The federal judge in the Roger Clemens perjury case this morning declared a mistrial over a defense contention that prosecutors presented evidence to jurors the judge had deemed inadmissible.
Prosecutors, according to The Washington Post, played a video to jurors this morning that referenced an affidavit from the wife of government witness Andy Pettitte, the former Yankees pitcher and Clemens teammate.
Pettitte, a key witness for the prosecution, reportedly confided in his wife information that Clemens told him about drug use. The video played today featured congressional testimony in which a congressman, Elijah Cummings (D-MD), quoted from an affidavit Pettitte’s wife provided.

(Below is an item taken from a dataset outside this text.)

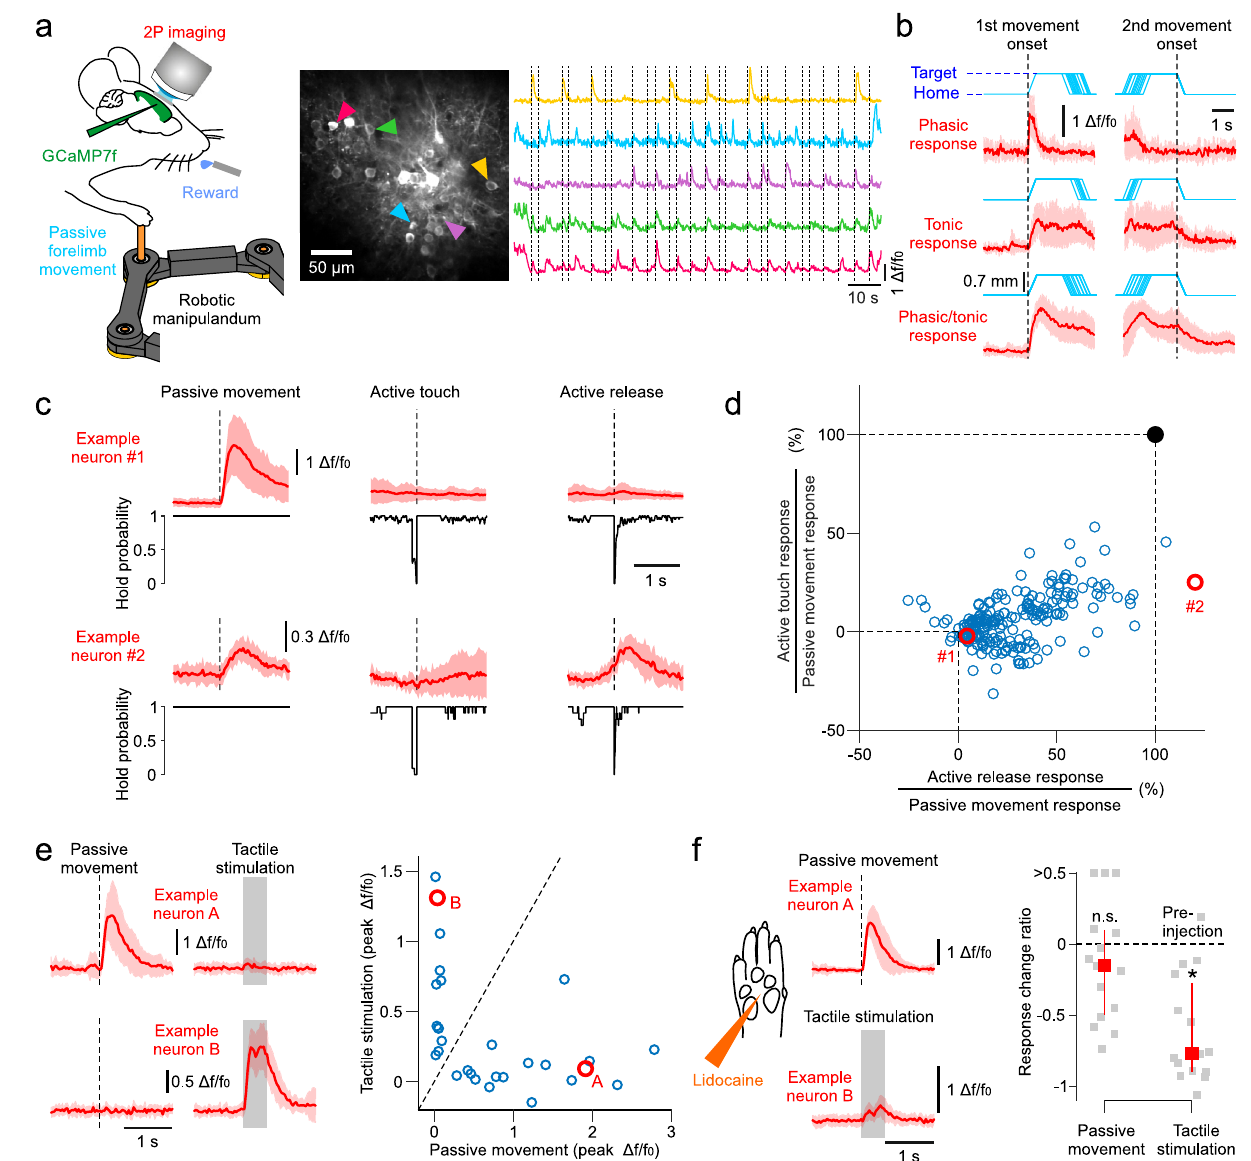
Fig. 5 | Ca 2+ imaging of proprioceptive neuronal responses in the mouse fore- limb S1. a Left, experiment schematic of the passive forelimb displacement task with simultaneous two-photon imaging of cortical neurons transfected with GCaMP. Right, cropped two-photon image of the forelimb somatosensory cortex and Ca 2+ dependent activity traces of fi ve neurons responding at the onset of passive forelimb movements (dotted lines, eight different directions tested). b Three types of observed proprioceptive responses. Δ f/f 0 mean (±s.d.) traces of three example neurons (red) aligned to fi rst movement (home-to-target) and sec- ond movement (target-to-home) onset (cyan: individual movement trajectories). c Mean (±s.d.) responses (red) of two example neurons to passive forelimb movement, active touch, and active release of the manipulandum. Black traces: instantaneous probability to hold the manipulandum across trials. d Peak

Laura Pettitte provided a three-paragraph affidavit to the U.S. House Committee on Oversight and Government Reform, in connection with the investigation of Clemens, court records show. The affidavit noted two conversations between Pettitte and his wife about Clemens.
A courthouse official confirmed that U.S. District Judge Reggie Walton declared a mistrial. Walton, according to published reports, said he was “troubled” that prosecutors presented evidence he said was not allowed at trial.
“We’ve spent a lot of money to reach this point. Government counsel should have been more cautious about what was presented so we are not in this situation,” said Walton, according to published reports.
Clemens' lawyers, including Russell "Rusty" Hardin, in recent court papers had urged Walton to block prosecutors from introducing evidence from Laura Pettitte regarding conversations between she and her husband about Clemens. The defense lawyers called any such evidence inadmissible hearsay.
"Testimony regarding Mrs. Pettitte’s second-hand conversations regarding Mr. Clemens is classic hearsay to which no exception appears to apply," Clemens' attorneys said in the court papers.
Walton's admonition today of the prosecution was the second in two days. During the government's opening statement Wednesday morning, Walton told jurors to disregard a statement Assistant U.S. Attorney Steven Durham made about the use of performance-enhancing drugs among other players.
Clemens is charged with perjury and other crimes for allegedly lying to Congress in 2008 when he denied ever using performance-enhancing drugs. Hardin yesterday in court said the defense plans to attack the credibility of Clemens' former trainer, Brian McNamee, a government witness.
Jury selection in the Clemens case last several days. Walton does not use a jury questionnaire.